*** SUPPLIED INFORMATION ***

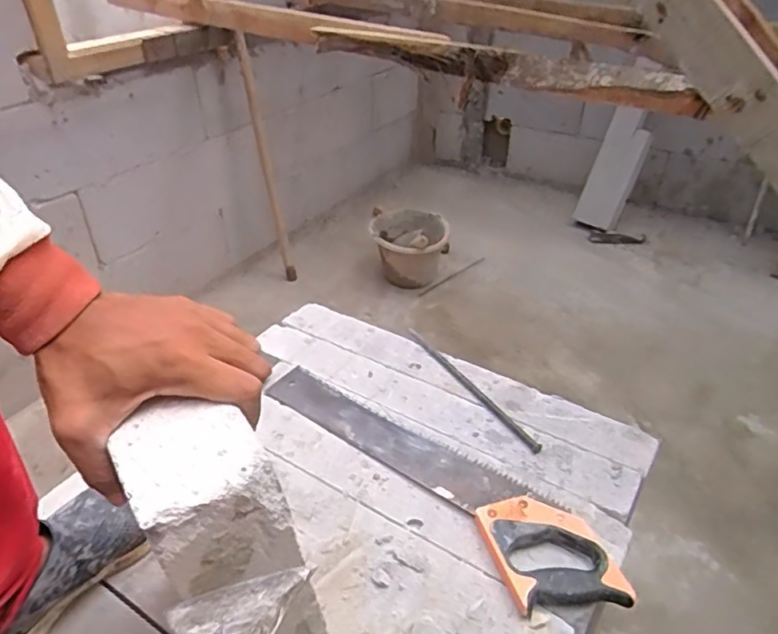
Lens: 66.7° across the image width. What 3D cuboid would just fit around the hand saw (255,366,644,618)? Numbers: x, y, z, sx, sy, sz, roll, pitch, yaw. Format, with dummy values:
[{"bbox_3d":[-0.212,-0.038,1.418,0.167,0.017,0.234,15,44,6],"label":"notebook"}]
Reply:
[{"bbox_3d":[0.045,0.184,0.734,0.506,0.022,0.118,30,47,35],"label":"hand saw"}]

***

__YOUR INSTRUCTIONS__.
Every line above is to be duplicated exactly; no picture should be carried over.

__ANSWER BOX__.
Lens: 66.7° across the image width. What 3D cuboid would just fit around the hand saw (255,366,644,618)? Numbers: x, y, z, sx, sy, sz, roll, pitch, yaw. Format, with dummy values:
[{"bbox_3d":[-0.212,-0.038,1.418,0.167,0.017,0.234,15,44,6],"label":"notebook"}]
Reply:
[{"bbox_3d":[0.045,0.184,0.734,0.506,0.022,0.118,30,47,35],"label":"hand saw"}]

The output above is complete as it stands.